When will WLTP come into force?

The new WLTP cycle became mandatory on 01.09.2017. As of September 2017, all new passenger cars and engines introduced by vehicle manufacturers must be specified using WLTP fuel consumption and CO2 emission figures. As of 01.09.2018, all new passenger cars will require consumption and exhaust specifications as per WLTP.

Will the model portfolios of Volkswagen change?

No. At present no changes to the model portfolio are planned. Individual models and their engines will have to be further engineered in order to achieve even higher efficiency and reduce emissions as per the regulations. However, models will not be discontinued as a result of WLTP.

Are there other procedures?

Yes, there are. The driving cycles for exhaust and consumption measurement developed in Japan (JC 08) and the USA (FTP 75) are more closely oriented on specific situations on the country’s roads. For example, Japan’s driving cycle includes numerous stop-and-go phases and is carried out twice, once as a cold start and once as a warm start.

When are the changes happening and how does it impact on taxation?

As Volkswagen progresses with the WLTP transition, the following type approval timings will apply:

Passenger vehicles (M type and Category N1 (i)):
•    From September 2017, all new model introductions will be subject to WLTP type approval and Real Driving Emissions (RDE) testing

•    From September 2018, all new sales will have received type approval under WLTP

•    From September 2019, all new registrations will be subject to RDE testing

Light Commercial Vehicles (Categories N1 (ii), N1 (iii) and N2):
•    From September 2018, all new Light Commercial vehicle model introductions will be subject to WLTP type approval and Real Driving Emissions (RDE) testing

•    From September 2019, all new sales of Light Commercial Vehicles will have received type approval under WLTP and all new registrations will be subject to RDE testing

NEDC will continue to be used for the official emissions (CO2) and fuel consumption (MPG) values.  As and when WLTP figures become available for new model introductions, these will also be available for customers. It is worth noting that the NEDC CO2 values will be used for taxation purposes during the 2017/2018 tax-year, and will continue to be until further notice from the HMRC.

What is RDE?

Real Driving Emissions (RDE):
Although WLTP will deliver real improvements to the testing regime, it is still a laboratory test and cannot take into account driver style, traffic conditions, weather, gradients or load of the car into its calculation.
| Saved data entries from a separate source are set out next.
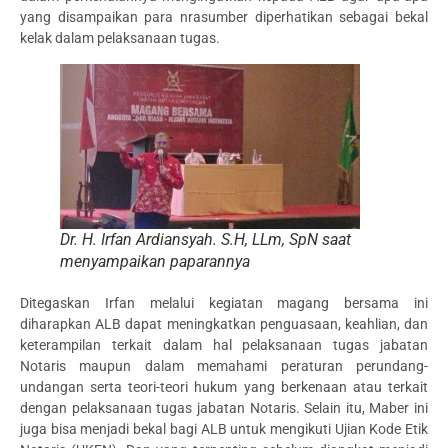
yang disampaikan para nrasumber diperhatikan sebagai bekal
kelak dalam pelaksanaan tugas.
Dr. H. Irfan Ardiansyah. S.H, LLm, SpN saat
menyampaikan paparannya
Ditegaskan Irfan melalui kegiatan magang bersama ini
diharapkan ALB dapat meningkatkan penguasaan, keahlian, dan
keterampilan terkait dalam hal pelaksanaan tugas jabatan
Notaris maupun dalam memahami peraturan perundang-
undangan serta teori-teori hukum yang berkenaan atau terkait
dengan pelaksanaan tugas jabatan Notaris. Selain itu, Maber ini
juga bisa menjadi bekal bagi ALB untuk mengikuti Ujian Kode Etik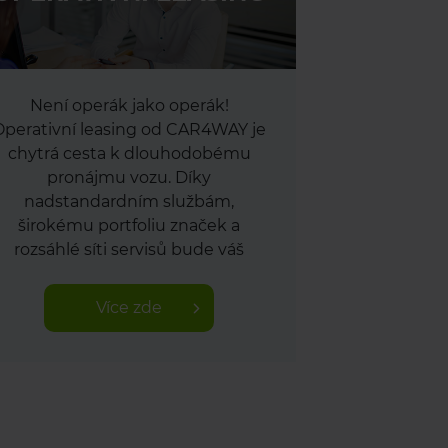
Není operák jako operák!
Operativní leasing od CAR4WAY je
chytrá cesta k dlouhodobému
pronájmu vozu. Díky
nadstandardním službám,
širokému portfoliu značek a
rozsáhlé síti servisů bude váš
operativní leasing naprosto
bezstarostný.
Více zde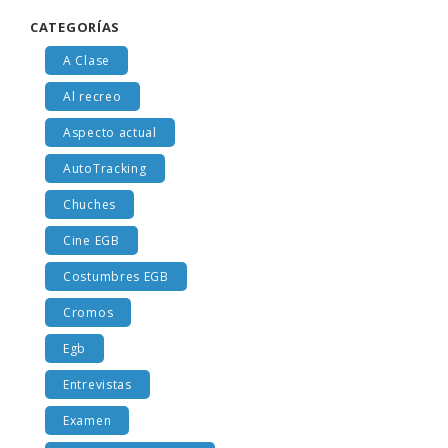
CATEGORÍAS
A Clase
Al recreo
Aspecto actual
AutoTracking
Chuches
Cine EGB
Costumbres EGB
Cromos
Egb
Entrevistas
Examen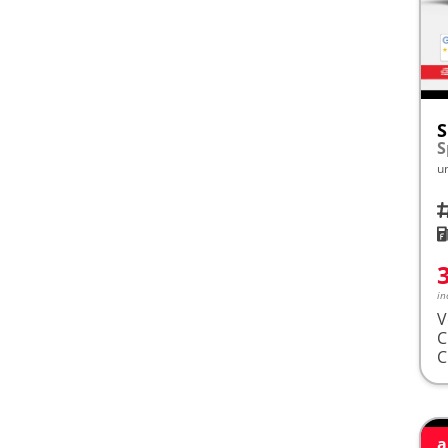
S
u
Fah
K
in
V
a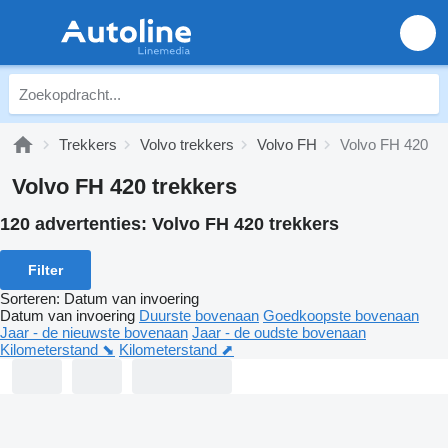
Trekkers
Volvo trekkers
Volvo FH
Volvo FH 420
Volvo FH 420 trekkers
120 advertenties:
Volvo FH 420 trekkers
Filter
Sorteren
:
Datum van invoering
Datum van invoering
Duurste bovenaan
Goedkoopste bovenaan
Jaar - de nieuwste bovenaan
Jaar - de oudste bovenaan
Kilometerstand ⬊
Kilometerstand ⬈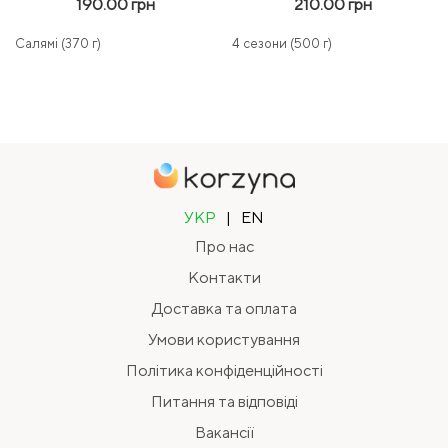
190.00 грн
210.00 грн
Салямі (370 г)
4 сезони (500 г)
УКР
|
EN
Про нас
Контакти
Доставка та оплата
Умови користування
Політика конфіденційності
Питання та відповіді
Вакансії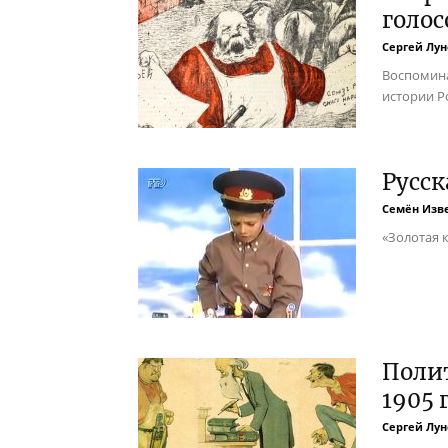
голос
Сергей Лун
Воспомина
истории Р
Русск
Семён Изв
«Золотая 
Поли
1905 
Сергей Лун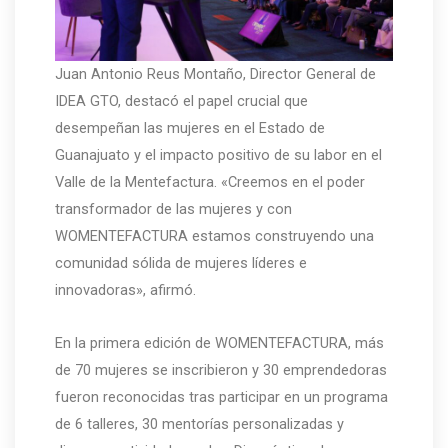
Juan Antonio Reus Montaño, Director General de
IDEA GTO, destacó el papel crucial que
desempeñan las mujeres en el Estado de
Guanajuato y el impacto positivo de su labor en el
Valle de la Mentefactura. «Creemos en el poder
transformador de las mujeres y con
WOMENTEFACTURA estamos construyendo una
comunidad sólida de mujeres líderes e
innovadoras», afirmó.
En la primera edición de WOMENTEFACTURA, más
de 70 mujeres se inscribieron y 30 emprendedoras
fueron reconocidas tras participar en un programa
de 6 talleres, 30 mentorías personalizadas y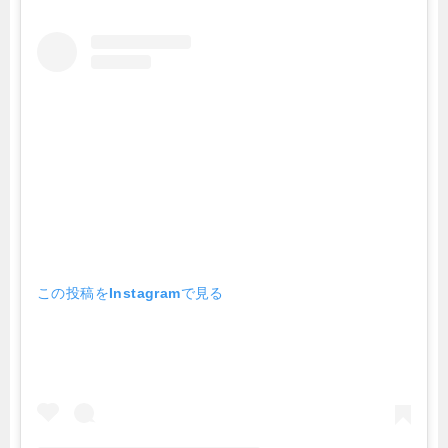
この投稿をInstagramで見る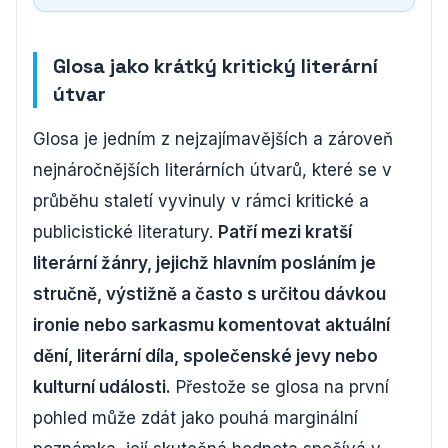
Glosa jako krátký kritický literární
útvar
Glosa je jedním z nejzajímavějších a zároveň
nejnáročnějších literárních útvarů, které se v
průběhu staletí vyvinuly v rámci kritické a
publicistické literatury.
Patří mezi kratší
literární žánry, jejichž hlavním posláním je
stručně, výstižně a často s určitou dávkou
ironie nebo sarkasmu komentovat aktuální
dění, literární díla, společenské jevy nebo
kulturní události.
Přestože se glosa na první
pohled může zdát jako pouhá marginální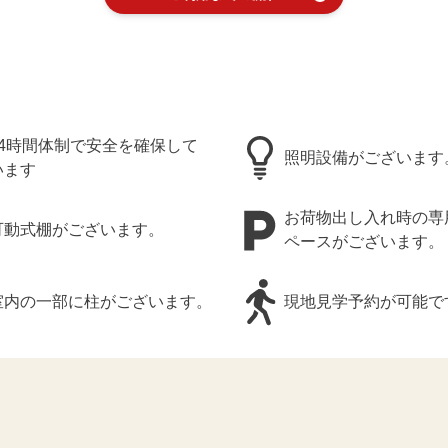
24時間体制で安全を確保して
照明設備がございます
います
お荷物出し入れ時の専
可動式棚がございます。
ペースがございます。
室内の一部に柱がございます。
現地見学予約が可能で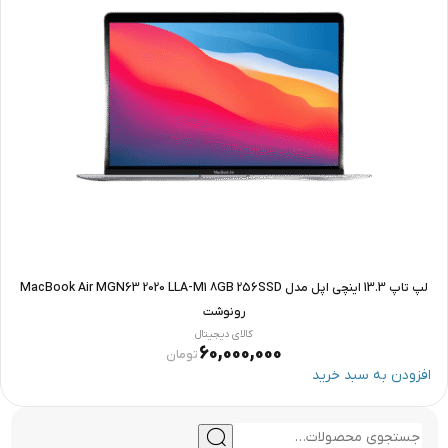
لپ تاپ 13.3 اینچی اپل مدل MacBook Air MGN63 2020 LLA-M1 8GB 256SSD
رونوشت
کالای دیجیتال
60,000,000
تومان
افزودن به سبد خرید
All of these factors have an impact on the consumption and emissions performance of the vehicle. The RDE test will support in providing customers with this insight.

The RDE test is carried out by fitting Portable Emissions Measuring (PEMS) equipment to the car to record exhaust emissions. The test follows a standardised set of parameters, including:

• low and high altitudes
• year-round temperatures
• additional vehicle payload
• up- and down-hill driving
• urban roads (low speed)
• rural roads (medium speed)
• motorways (high speed)

The results of the RDE test will be used to validate the emissions and consumption values identified as part of the WLTP testing process.